(Bounding boxes with keypoints)
*** Begin section ***
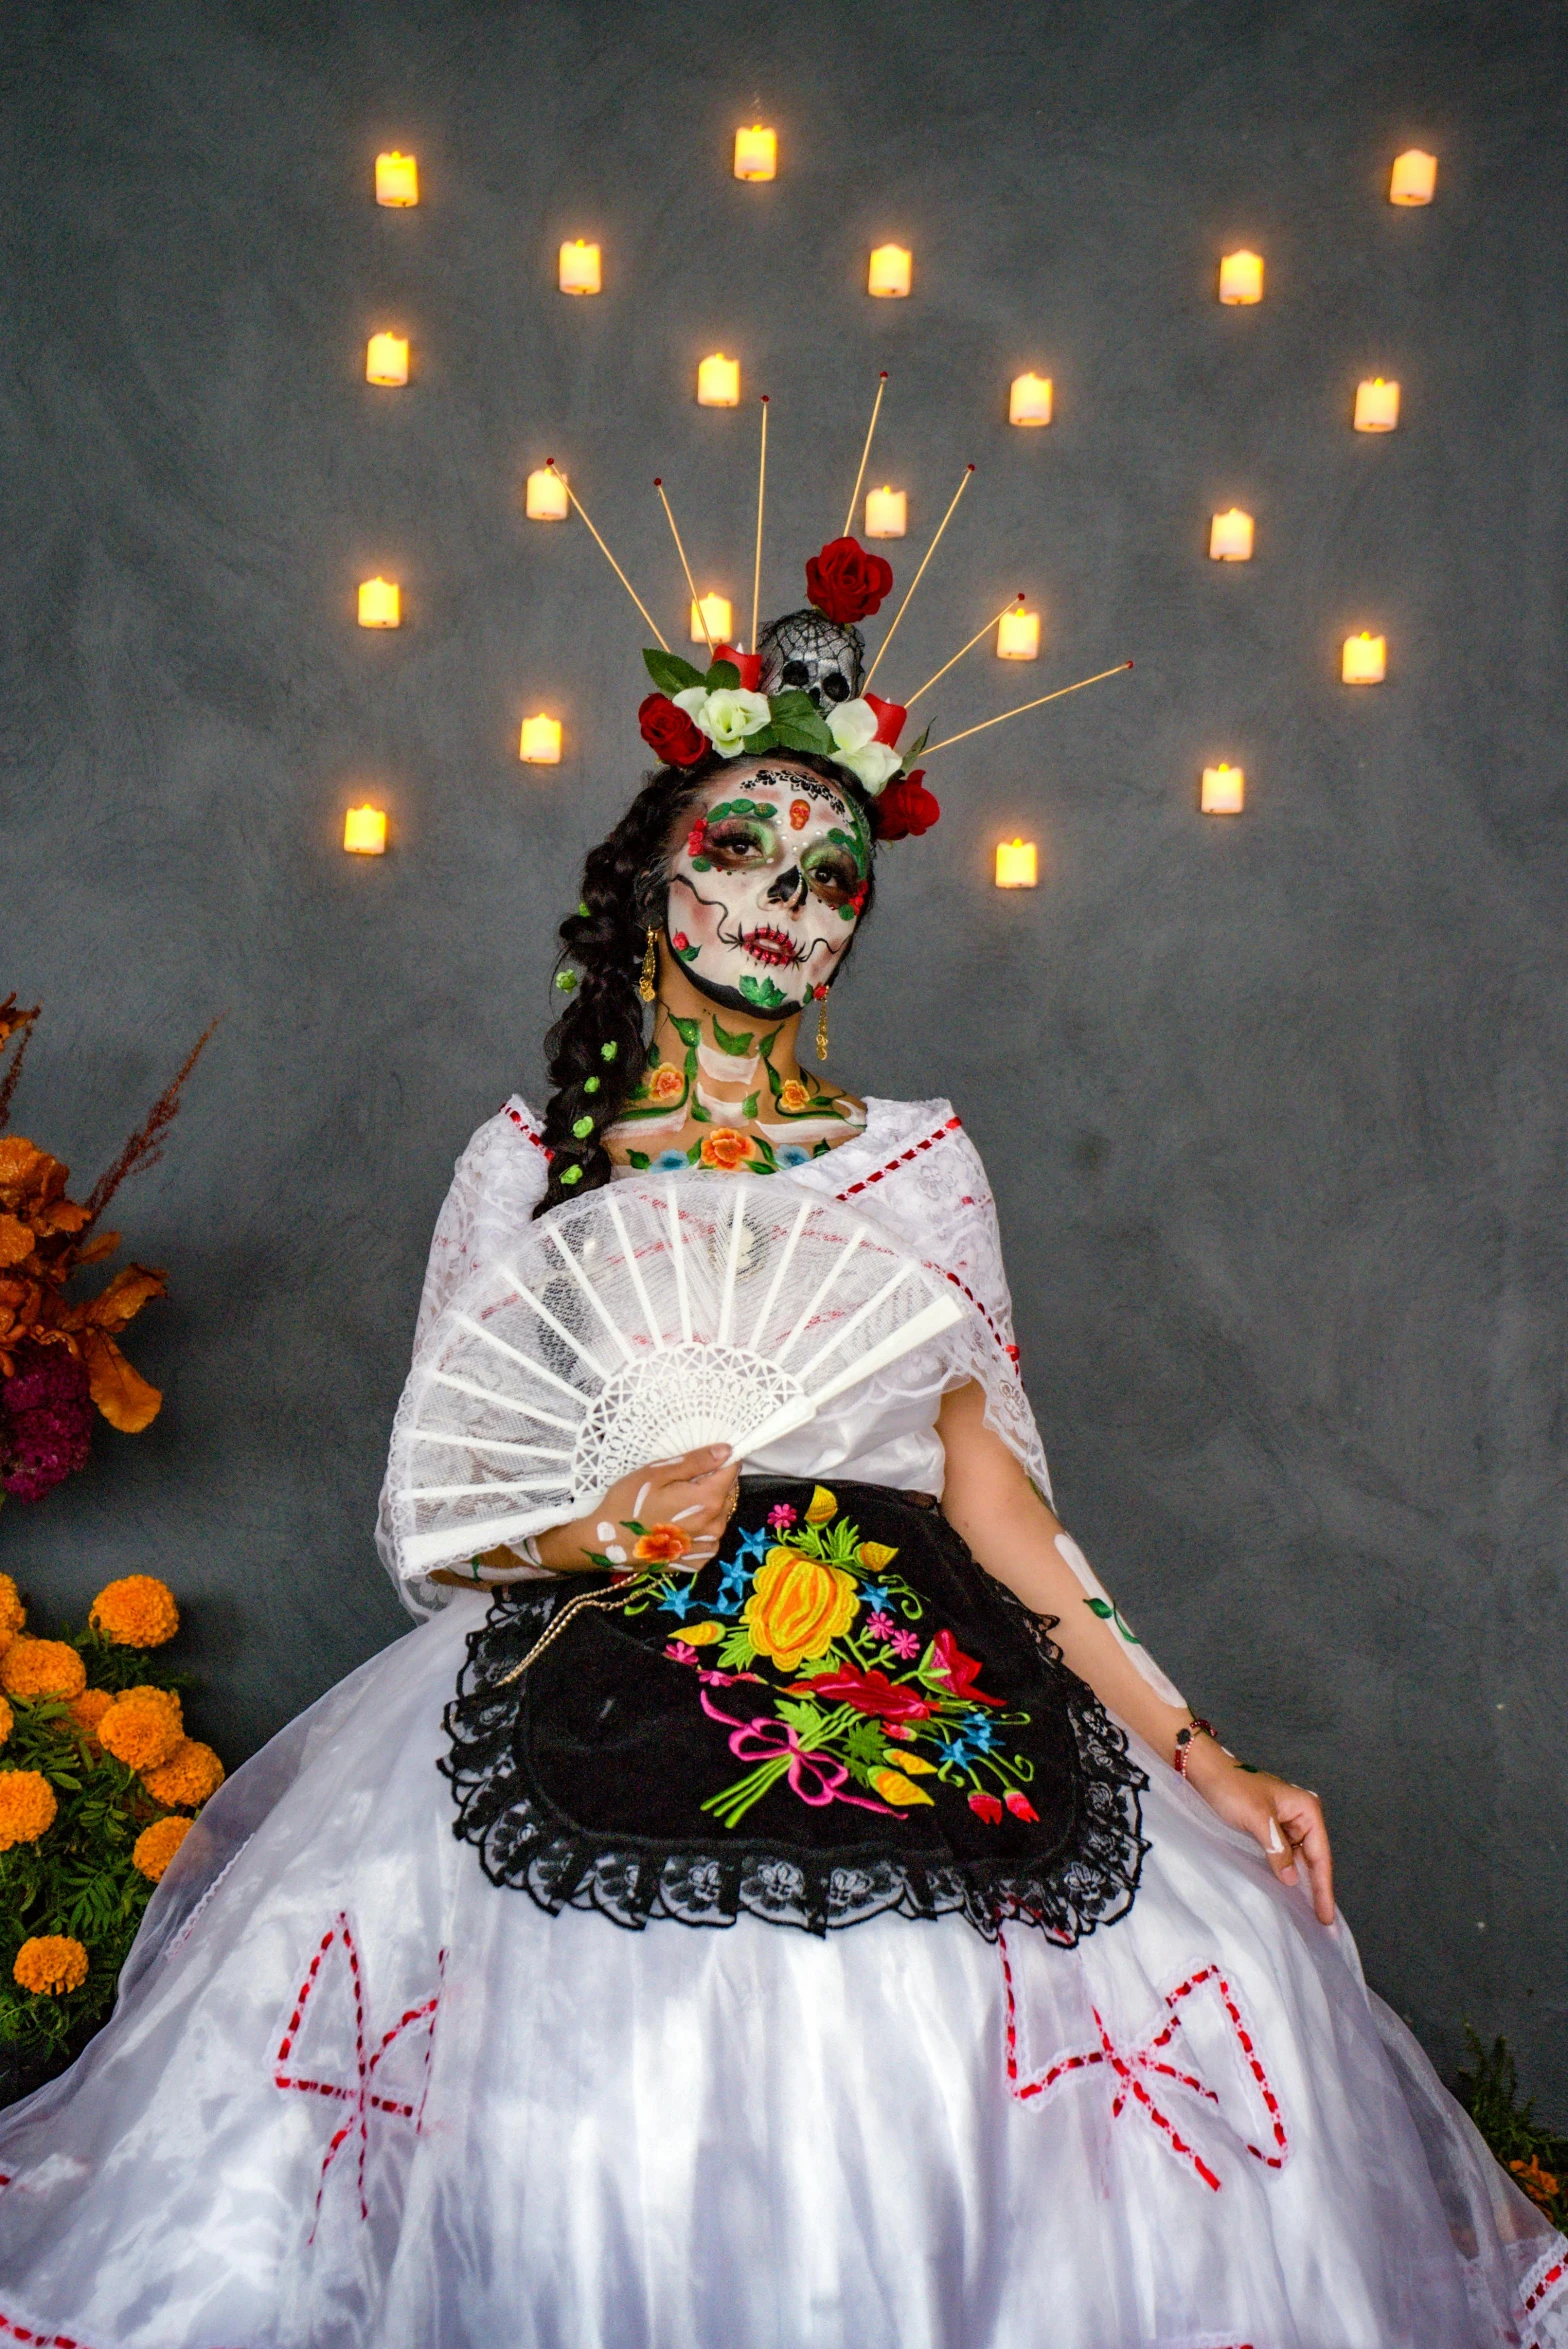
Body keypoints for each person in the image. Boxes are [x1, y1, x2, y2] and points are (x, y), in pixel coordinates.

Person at [0, 576, 1562, 2349]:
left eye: (831, 880)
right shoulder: (530, 1160)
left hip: (921, 1667)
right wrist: (602, 1519)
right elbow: (442, 1506)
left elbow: (994, 1501)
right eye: (745, 849)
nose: (784, 905)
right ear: (656, 875)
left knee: (1059, 2014)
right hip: (597, 1654)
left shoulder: (921, 1163)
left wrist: (1198, 1750)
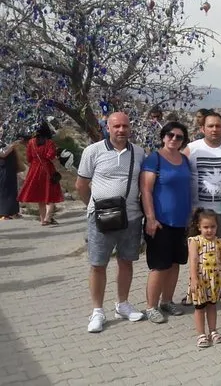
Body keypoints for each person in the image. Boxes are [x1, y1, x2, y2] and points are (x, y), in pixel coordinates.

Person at [75, 112, 146, 333]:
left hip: (131, 217)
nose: (121, 130)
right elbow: (81, 185)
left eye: (125, 126)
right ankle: (97, 311)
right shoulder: (92, 151)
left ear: (130, 128)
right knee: (98, 264)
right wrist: (94, 207)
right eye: (116, 126)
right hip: (100, 218)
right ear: (107, 128)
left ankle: (122, 304)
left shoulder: (139, 152)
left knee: (126, 262)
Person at [140, 122, 192, 324]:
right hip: (161, 222)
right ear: (163, 136)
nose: (174, 139)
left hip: (181, 222)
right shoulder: (154, 159)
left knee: (175, 263)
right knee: (160, 266)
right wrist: (151, 218)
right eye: (170, 135)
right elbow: (146, 190)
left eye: (179, 137)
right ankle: (151, 306)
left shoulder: (185, 160)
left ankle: (167, 301)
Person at [184, 111, 221, 302]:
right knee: (198, 253)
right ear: (202, 128)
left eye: (218, 126)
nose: (214, 129)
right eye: (210, 126)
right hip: (199, 211)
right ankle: (196, 287)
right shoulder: (192, 149)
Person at [187, 208, 221, 348]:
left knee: (212, 305)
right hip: (200, 279)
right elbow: (193, 260)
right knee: (199, 307)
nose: (209, 230)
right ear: (199, 227)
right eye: (205, 227)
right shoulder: (195, 241)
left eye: (212, 227)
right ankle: (201, 334)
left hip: (214, 279)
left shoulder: (220, 242)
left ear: (217, 227)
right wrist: (194, 278)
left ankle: (213, 331)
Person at [18, 122, 63, 226]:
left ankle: (43, 220)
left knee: (40, 197)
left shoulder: (31, 142)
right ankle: (47, 218)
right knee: (50, 195)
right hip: (47, 169)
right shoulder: (49, 143)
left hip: (34, 170)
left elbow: (29, 158)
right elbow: (51, 156)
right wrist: (59, 167)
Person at [0, 138, 23, 220]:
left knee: (13, 190)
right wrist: (12, 146)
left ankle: (14, 212)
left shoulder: (6, 141)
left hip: (10, 168)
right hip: (3, 169)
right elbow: (2, 154)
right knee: (5, 190)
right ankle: (4, 213)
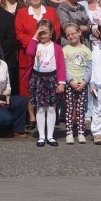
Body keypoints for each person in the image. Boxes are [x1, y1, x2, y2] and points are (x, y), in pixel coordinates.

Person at [14, 0, 61, 130]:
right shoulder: (22, 12)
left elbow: (57, 30)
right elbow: (18, 32)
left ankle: (49, 116)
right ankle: (31, 117)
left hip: (48, 55)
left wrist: (45, 44)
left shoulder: (51, 11)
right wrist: (34, 44)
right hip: (27, 55)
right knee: (27, 88)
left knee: (47, 86)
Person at [26, 19, 66, 147]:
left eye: (45, 32)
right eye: (40, 32)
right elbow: (29, 52)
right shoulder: (36, 45)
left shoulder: (57, 47)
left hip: (52, 79)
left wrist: (61, 83)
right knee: (40, 109)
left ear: (51, 33)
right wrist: (35, 36)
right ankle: (41, 136)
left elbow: (61, 66)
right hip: (38, 79)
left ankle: (50, 136)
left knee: (51, 108)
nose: (43, 35)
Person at [62, 23, 92, 144]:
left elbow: (89, 68)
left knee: (80, 109)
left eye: (73, 33)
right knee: (69, 109)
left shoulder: (86, 50)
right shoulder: (65, 50)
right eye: (68, 35)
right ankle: (69, 132)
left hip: (82, 84)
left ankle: (81, 132)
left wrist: (85, 82)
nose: (71, 36)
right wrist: (71, 81)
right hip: (70, 84)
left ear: (79, 32)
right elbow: (63, 68)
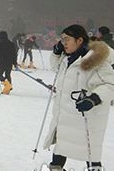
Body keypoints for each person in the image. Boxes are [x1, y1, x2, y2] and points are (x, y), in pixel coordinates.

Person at [43, 25, 114, 170]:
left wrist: (93, 99)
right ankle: (55, 167)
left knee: (89, 151)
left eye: (67, 39)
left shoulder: (94, 59)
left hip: (86, 117)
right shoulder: (68, 57)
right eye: (62, 40)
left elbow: (109, 84)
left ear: (79, 40)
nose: (64, 43)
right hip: (65, 115)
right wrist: (56, 53)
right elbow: (56, 68)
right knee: (61, 145)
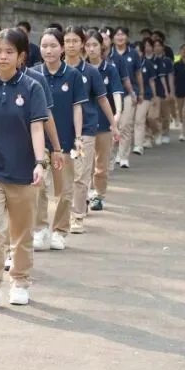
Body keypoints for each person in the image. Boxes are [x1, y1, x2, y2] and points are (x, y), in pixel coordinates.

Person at [0, 28, 49, 310]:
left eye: (9, 52)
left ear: (21, 56)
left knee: (21, 233)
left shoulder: (32, 87)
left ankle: (20, 281)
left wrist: (39, 162)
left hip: (24, 171)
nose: (2, 57)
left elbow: (37, 127)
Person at [34, 28, 85, 251]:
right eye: (44, 46)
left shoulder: (73, 75)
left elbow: (77, 107)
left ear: (62, 48)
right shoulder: (33, 74)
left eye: (53, 46)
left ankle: (60, 231)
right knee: (38, 186)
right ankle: (40, 229)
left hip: (65, 140)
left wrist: (79, 137)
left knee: (63, 189)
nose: (49, 50)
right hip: (39, 142)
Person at [64, 27, 117, 233]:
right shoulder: (55, 70)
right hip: (60, 130)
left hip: (86, 130)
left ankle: (77, 217)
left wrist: (113, 124)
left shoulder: (91, 72)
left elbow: (103, 99)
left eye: (75, 41)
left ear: (82, 44)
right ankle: (65, 211)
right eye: (67, 41)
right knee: (64, 176)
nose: (71, 45)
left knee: (81, 174)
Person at [90, 32, 123, 211]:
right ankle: (84, 194)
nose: (91, 49)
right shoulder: (79, 69)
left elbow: (116, 92)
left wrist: (117, 113)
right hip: (84, 124)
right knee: (83, 164)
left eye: (95, 45)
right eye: (88, 45)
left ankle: (98, 195)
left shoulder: (110, 69)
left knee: (101, 165)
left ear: (101, 46)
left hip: (104, 123)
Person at [112, 26, 142, 168]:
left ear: (127, 37)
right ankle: (113, 154)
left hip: (129, 93)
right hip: (112, 95)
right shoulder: (109, 54)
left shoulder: (133, 53)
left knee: (125, 125)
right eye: (117, 34)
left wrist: (140, 92)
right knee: (114, 126)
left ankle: (123, 155)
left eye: (122, 34)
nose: (120, 37)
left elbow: (138, 74)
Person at [137, 37, 161, 153]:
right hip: (135, 95)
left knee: (149, 117)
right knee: (141, 118)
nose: (136, 53)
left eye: (138, 51)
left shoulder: (148, 64)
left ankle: (156, 132)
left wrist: (155, 96)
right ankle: (146, 138)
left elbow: (152, 81)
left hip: (147, 94)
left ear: (142, 52)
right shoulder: (130, 64)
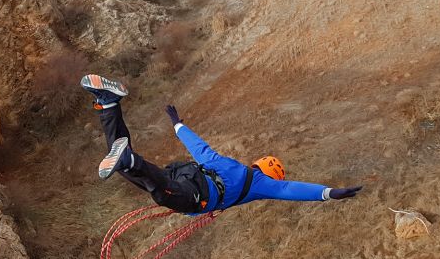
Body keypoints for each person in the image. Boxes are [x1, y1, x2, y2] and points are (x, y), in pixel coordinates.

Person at [80, 74, 362, 214]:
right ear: (270, 175)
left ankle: (109, 104)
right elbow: (290, 189)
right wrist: (328, 193)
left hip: (187, 174)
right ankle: (131, 160)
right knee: (159, 192)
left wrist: (178, 125)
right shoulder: (259, 185)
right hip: (196, 193)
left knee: (125, 167)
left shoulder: (226, 163)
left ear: (258, 163)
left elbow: (199, 148)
*** End section ***
-- Your assignment --
Please set down only the lines from the first line of the records above through the line that has "right ankle: (196, 287)", exactly, and not the pictures.

-- Exercise result --
Body keypoints for each person in the image. Boxes are [x1, y1, x2, y2] and points are (x, y), in pixel coordinates.

Person at [0, 576, 1562, 2349]:
left eye: (831, 880)
right shoulder: (530, 1160)
left hip: (921, 1667)
right wrist: (602, 1519)
right elbow: (442, 1506)
left elbow: (994, 1501)
right eye: (745, 849)
nose: (784, 905)
right ear: (656, 875)
left knee: (1059, 2014)
right hip: (597, 1654)
left shoulder: (921, 1163)
left wrist: (1198, 1750)
Body keypoints for each person in the image. Boxes are [x1, y1, x2, y2] and points are (x, y), in pixel coordinates.

Person at [75, 112, 146, 333]:
left hip: (131, 217)
nose: (121, 130)
right elbow: (81, 185)
left eye: (125, 126)
right ankle: (97, 311)
right shoulder: (92, 151)
left ear: (130, 128)
right knee: (98, 264)
right wrist: (94, 207)
right eye: (116, 126)
right hip: (100, 218)
right ear: (107, 128)
left ankle: (122, 304)
left shoulder: (139, 152)
left knee: (126, 262)
Person at [140, 122, 192, 324]:
right hip: (161, 222)
right ear: (163, 136)
nose: (174, 139)
left hip: (181, 222)
right shoulder: (154, 159)
left knee: (175, 263)
right knee: (160, 266)
right wrist: (151, 218)
right eye: (170, 135)
right elbow: (146, 190)
left eye: (179, 137)
right ankle: (151, 306)
left shoulder: (185, 160)
left ankle: (167, 301)
Person at [184, 111, 221, 302]:
right knee: (198, 253)
right ear: (202, 128)
left eye: (218, 126)
nose: (214, 129)
right eye: (210, 126)
right hip: (199, 211)
right ankle: (196, 287)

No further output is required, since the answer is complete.